■ Instructions for the task: Exactly as they appear below, repeat the lines from the one with "M 0,1594 L 14,1594 L 16,1684 L 0,1684 Z" through the one with "M 481,1884 L 615,1886", and no others.

■ Data:

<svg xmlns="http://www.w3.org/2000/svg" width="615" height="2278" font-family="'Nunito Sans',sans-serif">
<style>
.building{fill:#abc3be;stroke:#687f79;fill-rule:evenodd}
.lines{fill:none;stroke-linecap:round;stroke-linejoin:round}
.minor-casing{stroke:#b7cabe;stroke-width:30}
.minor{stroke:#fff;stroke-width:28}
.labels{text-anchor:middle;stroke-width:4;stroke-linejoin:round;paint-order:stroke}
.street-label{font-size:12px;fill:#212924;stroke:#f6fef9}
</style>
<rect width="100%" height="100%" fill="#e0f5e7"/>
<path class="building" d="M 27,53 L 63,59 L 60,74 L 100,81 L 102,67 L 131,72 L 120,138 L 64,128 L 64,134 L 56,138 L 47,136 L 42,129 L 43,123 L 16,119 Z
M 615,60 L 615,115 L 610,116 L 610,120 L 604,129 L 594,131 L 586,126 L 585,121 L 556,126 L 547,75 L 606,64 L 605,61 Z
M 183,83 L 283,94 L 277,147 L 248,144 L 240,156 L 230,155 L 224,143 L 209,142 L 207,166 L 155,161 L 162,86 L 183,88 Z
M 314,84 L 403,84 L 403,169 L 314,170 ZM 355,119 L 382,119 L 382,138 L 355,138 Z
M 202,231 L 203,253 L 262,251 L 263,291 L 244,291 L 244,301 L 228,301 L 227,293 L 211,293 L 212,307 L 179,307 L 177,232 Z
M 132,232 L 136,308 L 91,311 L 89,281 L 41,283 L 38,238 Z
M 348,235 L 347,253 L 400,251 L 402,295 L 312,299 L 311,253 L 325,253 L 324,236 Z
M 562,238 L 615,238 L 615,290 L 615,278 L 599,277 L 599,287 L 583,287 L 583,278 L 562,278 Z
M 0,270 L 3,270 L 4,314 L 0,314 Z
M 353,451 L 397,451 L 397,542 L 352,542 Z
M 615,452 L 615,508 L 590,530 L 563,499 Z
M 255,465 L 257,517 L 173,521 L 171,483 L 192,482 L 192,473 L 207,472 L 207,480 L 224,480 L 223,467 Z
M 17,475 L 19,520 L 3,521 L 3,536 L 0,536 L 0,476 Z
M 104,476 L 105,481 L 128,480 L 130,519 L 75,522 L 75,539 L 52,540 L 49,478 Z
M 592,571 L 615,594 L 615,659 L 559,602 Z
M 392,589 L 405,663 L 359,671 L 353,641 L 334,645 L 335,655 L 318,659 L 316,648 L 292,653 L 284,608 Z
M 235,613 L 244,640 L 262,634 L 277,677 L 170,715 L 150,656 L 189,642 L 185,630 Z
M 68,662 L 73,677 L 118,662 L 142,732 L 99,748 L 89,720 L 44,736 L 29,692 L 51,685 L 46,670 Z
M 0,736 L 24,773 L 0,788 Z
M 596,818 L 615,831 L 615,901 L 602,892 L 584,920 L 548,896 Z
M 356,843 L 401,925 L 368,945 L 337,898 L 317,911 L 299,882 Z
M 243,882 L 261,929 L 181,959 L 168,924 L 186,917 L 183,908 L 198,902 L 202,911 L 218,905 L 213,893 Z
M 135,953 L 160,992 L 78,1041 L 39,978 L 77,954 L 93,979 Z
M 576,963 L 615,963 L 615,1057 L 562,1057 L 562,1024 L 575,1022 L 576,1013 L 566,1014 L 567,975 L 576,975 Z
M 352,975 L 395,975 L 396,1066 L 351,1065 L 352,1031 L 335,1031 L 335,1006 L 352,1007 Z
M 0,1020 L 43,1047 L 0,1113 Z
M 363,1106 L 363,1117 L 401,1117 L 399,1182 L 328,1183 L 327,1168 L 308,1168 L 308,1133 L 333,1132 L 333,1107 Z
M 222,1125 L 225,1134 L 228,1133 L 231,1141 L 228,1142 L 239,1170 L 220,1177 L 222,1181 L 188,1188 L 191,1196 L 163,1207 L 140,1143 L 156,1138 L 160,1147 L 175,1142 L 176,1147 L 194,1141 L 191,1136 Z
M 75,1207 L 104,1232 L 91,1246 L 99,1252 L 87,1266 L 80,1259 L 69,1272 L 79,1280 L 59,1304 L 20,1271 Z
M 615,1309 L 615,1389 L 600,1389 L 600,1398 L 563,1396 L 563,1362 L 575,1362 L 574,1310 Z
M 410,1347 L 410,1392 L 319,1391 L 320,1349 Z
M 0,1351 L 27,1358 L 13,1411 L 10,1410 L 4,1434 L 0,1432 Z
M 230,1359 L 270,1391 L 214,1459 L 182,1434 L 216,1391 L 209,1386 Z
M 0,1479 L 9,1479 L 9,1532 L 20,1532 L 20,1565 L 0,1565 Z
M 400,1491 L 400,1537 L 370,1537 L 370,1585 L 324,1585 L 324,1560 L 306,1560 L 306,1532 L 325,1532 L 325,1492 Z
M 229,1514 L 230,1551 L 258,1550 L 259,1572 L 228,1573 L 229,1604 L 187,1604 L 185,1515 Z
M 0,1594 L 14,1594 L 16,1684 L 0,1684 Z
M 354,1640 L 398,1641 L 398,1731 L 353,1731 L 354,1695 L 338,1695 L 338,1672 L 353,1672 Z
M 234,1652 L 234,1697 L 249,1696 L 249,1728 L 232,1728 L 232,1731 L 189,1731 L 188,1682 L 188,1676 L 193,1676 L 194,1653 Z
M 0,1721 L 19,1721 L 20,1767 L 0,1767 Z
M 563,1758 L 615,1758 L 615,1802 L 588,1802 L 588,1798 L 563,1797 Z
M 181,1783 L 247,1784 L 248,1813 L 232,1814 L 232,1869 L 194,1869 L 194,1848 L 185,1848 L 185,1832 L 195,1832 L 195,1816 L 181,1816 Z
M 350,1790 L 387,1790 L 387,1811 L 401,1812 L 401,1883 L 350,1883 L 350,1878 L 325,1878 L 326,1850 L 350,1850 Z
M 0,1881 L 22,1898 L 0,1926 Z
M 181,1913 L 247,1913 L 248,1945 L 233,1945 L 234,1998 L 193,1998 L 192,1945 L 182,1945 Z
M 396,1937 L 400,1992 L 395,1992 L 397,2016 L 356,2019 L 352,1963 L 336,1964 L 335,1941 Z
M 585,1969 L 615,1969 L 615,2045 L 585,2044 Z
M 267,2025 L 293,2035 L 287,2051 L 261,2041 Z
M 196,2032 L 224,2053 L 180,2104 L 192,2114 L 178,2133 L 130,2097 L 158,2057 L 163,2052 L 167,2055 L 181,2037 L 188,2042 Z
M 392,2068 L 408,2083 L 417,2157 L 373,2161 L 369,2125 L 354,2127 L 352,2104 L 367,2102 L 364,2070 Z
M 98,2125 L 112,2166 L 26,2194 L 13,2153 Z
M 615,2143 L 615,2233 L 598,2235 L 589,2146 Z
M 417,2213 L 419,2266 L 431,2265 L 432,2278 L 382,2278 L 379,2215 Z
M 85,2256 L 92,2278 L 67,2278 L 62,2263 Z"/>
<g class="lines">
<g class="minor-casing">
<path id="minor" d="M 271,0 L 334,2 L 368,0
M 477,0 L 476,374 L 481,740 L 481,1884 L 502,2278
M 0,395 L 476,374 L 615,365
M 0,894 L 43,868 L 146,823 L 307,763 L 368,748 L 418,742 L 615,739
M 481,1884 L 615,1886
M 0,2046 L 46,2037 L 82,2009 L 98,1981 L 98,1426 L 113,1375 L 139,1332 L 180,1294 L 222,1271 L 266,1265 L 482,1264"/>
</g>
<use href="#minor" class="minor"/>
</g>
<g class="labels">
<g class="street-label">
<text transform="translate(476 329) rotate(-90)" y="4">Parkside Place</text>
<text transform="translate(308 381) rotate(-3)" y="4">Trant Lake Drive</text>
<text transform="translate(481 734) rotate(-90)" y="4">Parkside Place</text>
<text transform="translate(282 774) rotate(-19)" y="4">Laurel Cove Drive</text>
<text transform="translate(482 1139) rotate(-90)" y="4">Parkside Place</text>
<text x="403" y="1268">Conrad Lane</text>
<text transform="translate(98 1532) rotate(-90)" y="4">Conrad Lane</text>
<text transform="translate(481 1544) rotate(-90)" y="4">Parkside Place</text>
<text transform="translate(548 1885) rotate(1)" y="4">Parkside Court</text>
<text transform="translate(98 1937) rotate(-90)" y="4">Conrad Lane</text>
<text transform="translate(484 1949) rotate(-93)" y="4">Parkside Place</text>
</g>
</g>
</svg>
==
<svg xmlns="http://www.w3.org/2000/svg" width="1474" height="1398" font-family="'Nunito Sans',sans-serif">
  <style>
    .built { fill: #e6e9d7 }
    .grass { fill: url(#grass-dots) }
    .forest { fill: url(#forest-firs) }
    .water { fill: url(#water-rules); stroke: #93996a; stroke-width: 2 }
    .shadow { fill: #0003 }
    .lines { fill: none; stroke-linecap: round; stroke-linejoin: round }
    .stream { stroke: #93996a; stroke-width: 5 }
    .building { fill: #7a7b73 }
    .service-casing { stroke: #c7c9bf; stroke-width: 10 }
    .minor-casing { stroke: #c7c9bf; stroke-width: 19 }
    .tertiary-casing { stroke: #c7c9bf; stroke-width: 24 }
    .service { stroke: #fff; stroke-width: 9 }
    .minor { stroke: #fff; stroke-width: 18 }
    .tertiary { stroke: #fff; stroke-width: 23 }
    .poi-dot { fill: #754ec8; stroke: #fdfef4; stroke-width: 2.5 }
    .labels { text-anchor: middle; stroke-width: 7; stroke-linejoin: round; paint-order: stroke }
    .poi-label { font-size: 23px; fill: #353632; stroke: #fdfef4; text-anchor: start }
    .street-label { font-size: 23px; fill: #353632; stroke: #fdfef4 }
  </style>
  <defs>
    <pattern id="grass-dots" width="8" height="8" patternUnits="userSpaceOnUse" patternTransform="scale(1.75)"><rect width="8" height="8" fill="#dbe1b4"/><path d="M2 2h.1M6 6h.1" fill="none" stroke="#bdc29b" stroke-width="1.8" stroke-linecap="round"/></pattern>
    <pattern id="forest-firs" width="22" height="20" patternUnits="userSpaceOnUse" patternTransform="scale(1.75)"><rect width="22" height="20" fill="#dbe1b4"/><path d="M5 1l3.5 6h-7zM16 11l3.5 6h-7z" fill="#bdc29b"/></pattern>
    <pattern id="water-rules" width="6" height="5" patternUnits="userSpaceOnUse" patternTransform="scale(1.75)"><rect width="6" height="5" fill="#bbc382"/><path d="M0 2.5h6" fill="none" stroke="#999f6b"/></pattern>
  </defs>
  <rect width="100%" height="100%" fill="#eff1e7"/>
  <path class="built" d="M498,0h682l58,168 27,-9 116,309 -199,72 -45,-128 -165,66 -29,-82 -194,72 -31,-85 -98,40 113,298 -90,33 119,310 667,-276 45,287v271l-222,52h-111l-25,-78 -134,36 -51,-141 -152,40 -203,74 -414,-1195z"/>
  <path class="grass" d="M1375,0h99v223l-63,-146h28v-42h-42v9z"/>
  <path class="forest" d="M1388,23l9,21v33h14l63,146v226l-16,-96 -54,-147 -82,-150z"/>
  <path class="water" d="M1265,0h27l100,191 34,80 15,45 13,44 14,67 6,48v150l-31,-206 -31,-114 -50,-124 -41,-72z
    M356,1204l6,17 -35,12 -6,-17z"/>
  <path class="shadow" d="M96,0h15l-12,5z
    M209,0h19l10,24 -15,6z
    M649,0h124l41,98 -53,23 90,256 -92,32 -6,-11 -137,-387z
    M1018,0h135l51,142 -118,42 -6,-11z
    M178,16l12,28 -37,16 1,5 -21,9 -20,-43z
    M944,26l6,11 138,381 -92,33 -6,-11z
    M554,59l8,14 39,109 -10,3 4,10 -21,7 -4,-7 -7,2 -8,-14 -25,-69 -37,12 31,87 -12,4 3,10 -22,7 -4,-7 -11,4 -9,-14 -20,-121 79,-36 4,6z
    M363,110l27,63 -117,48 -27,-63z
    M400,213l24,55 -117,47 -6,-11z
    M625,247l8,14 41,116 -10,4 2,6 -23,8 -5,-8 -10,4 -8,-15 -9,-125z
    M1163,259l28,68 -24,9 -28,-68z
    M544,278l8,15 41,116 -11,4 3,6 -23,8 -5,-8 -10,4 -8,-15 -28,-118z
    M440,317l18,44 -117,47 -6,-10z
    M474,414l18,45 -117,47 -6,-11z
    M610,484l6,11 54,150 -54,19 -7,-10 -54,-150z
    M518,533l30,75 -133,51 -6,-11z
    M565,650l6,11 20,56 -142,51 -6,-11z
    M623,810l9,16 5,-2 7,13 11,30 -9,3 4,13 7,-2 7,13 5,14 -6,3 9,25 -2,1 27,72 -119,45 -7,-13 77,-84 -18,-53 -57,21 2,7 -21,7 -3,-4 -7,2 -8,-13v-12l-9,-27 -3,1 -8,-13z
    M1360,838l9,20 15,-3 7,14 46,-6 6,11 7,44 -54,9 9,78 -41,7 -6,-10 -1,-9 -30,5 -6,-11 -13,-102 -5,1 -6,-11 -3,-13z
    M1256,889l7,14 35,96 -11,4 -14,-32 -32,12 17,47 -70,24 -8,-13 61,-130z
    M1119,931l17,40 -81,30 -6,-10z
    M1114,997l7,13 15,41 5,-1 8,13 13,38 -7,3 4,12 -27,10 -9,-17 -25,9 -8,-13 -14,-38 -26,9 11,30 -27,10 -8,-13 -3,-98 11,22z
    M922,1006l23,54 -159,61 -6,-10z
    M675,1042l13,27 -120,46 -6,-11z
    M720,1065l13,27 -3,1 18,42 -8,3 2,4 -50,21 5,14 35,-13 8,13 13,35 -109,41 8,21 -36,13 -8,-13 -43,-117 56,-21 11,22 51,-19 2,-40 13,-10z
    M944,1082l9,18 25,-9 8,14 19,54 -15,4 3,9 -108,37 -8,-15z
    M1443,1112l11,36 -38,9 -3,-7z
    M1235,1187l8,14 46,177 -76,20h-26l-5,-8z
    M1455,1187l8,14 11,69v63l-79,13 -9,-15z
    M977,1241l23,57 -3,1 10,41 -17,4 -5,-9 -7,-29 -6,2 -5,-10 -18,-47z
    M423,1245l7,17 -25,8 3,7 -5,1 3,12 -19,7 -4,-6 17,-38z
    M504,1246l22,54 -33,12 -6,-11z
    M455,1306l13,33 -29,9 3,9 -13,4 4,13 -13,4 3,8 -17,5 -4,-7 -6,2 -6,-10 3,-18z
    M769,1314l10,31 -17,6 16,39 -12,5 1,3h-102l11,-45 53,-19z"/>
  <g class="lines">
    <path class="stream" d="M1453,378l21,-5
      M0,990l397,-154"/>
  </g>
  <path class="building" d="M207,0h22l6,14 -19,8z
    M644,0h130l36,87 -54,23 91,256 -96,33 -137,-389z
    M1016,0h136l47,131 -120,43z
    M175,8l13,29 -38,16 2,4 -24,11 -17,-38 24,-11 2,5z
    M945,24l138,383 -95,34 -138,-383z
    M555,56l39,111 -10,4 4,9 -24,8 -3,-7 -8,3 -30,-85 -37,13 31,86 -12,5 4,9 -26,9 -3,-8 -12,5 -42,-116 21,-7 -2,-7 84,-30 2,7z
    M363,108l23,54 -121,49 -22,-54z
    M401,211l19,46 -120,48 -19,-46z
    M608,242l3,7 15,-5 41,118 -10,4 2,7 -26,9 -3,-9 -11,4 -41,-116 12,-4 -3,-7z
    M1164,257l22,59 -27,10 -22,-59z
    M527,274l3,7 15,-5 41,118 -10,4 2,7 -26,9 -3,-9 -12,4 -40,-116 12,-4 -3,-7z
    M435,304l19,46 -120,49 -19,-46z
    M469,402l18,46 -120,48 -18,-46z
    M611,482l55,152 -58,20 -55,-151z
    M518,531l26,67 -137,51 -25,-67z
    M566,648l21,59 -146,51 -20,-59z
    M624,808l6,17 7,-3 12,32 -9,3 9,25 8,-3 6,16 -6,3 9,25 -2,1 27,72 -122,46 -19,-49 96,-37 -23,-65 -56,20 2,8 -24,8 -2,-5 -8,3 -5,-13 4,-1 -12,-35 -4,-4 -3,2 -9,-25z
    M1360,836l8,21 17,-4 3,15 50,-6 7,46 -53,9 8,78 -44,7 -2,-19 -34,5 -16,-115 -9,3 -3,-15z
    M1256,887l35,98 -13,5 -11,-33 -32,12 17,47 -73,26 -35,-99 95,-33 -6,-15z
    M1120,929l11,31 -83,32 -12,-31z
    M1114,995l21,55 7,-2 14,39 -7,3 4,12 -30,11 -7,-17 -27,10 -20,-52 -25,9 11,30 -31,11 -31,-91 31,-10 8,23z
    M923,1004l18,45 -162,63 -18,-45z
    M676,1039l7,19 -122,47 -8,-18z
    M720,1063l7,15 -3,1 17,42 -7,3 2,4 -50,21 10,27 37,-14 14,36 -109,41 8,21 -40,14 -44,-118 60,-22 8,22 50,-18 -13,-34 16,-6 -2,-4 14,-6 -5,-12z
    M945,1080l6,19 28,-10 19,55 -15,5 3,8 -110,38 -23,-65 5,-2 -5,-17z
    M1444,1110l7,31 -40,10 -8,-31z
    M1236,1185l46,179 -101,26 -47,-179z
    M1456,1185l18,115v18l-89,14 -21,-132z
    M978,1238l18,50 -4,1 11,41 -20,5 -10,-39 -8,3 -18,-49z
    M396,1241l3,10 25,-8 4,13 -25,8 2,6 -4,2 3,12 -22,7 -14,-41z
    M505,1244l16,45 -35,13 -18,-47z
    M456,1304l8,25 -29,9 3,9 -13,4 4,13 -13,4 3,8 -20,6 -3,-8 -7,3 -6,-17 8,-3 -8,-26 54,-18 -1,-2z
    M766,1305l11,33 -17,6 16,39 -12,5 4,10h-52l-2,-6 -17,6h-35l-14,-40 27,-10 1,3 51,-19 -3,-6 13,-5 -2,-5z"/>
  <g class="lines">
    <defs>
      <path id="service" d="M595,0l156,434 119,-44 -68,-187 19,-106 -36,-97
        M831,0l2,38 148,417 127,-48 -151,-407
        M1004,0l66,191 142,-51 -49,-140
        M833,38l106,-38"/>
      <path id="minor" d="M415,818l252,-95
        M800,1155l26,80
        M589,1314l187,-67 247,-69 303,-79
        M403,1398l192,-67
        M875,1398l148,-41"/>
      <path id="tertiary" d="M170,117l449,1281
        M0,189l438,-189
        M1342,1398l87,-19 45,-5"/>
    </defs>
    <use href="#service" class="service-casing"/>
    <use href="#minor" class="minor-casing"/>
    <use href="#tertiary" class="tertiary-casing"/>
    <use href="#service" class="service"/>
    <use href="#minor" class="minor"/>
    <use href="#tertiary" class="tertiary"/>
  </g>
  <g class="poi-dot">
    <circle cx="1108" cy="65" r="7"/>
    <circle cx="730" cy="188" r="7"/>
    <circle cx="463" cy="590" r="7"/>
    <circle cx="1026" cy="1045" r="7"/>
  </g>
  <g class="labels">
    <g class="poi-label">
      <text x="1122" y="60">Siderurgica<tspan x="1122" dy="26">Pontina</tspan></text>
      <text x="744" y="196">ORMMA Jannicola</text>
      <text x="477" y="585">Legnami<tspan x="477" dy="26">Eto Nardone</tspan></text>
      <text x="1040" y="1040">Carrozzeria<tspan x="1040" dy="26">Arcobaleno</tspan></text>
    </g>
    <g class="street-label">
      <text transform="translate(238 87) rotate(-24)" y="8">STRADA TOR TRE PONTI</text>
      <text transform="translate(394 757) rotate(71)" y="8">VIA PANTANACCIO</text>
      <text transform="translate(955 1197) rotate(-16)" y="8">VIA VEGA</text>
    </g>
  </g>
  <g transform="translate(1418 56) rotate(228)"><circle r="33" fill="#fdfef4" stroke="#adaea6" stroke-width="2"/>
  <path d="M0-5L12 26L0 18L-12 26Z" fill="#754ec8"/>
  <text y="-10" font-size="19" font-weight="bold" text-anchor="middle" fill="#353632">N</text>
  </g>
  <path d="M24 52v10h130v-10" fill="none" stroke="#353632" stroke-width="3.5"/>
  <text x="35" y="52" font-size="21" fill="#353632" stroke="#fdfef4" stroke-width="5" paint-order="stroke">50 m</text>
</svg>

■ Result of the task:
M 0,1594 L 14,1594 L 16,1684 L 0,1684 Z
M 354,1640 L 398,1641 L 398,1731 L 353,1731 L 354,1695 L 338,1695 L 338,1672 L 353,1672 Z
M 234,1652 L 234,1697 L 249,1696 L 249,1728 L 232,1728 L 232,1731 L 189,1731 L 188,1682 L 188,1676 L 193,1676 L 194,1653 Z
M 0,1721 L 19,1721 L 20,1767 L 0,1767 Z
M 563,1758 L 615,1758 L 615,1802 L 588,1802 L 588,1798 L 563,1797 Z
M 181,1783 L 247,1784 L 248,1813 L 232,1814 L 232,1869 L 194,1869 L 194,1848 L 185,1848 L 185,1832 L 195,1832 L 195,1816 L 181,1816 Z
M 350,1790 L 387,1790 L 387,1811 L 401,1812 L 401,1883 L 350,1883 L 350,1878 L 325,1878 L 326,1850 L 350,1850 Z
M 0,1881 L 22,1898 L 0,1926 Z
M 181,1913 L 247,1913 L 248,1945 L 233,1945 L 234,1998 L 193,1998 L 192,1945 L 182,1945 Z
M 396,1937 L 400,1992 L 395,1992 L 397,2016 L 356,2019 L 352,1963 L 336,1964 L 335,1941 Z
M 585,1969 L 615,1969 L 615,2045 L 585,2044 Z
M 267,2025 L 293,2035 L 287,2051 L 261,2041 Z
M 196,2032 L 224,2053 L 180,2104 L 192,2114 L 178,2133 L 130,2097 L 158,2057 L 163,2052 L 167,2055 L 181,2037 L 188,2042 Z
M 392,2068 L 408,2083 L 417,2157 L 373,2161 L 369,2125 L 354,2127 L 352,2104 L 367,2102 L 364,2070 Z
M 98,2125 L 112,2166 L 26,2194 L 13,2153 Z
M 615,2143 L 615,2233 L 598,2235 L 589,2146 Z
M 417,2213 L 419,2266 L 431,2265 L 432,2278 L 382,2278 L 379,2215 Z
M 85,2256 L 92,2278 L 67,2278 L 62,2263 Z"/>
<g class="lines">
<g class="minor-casing">
<path id="minor" d="M 271,0 L 334,2 L 368,0
M 477,0 L 476,374 L 481,740 L 481,1884 L 502,2278
M 0,395 L 476,374 L 615,365
M 0,894 L 43,868 L 146,823 L 307,763 L 368,748 L 418,742 L 615,739
M 481,1884 L 615,1886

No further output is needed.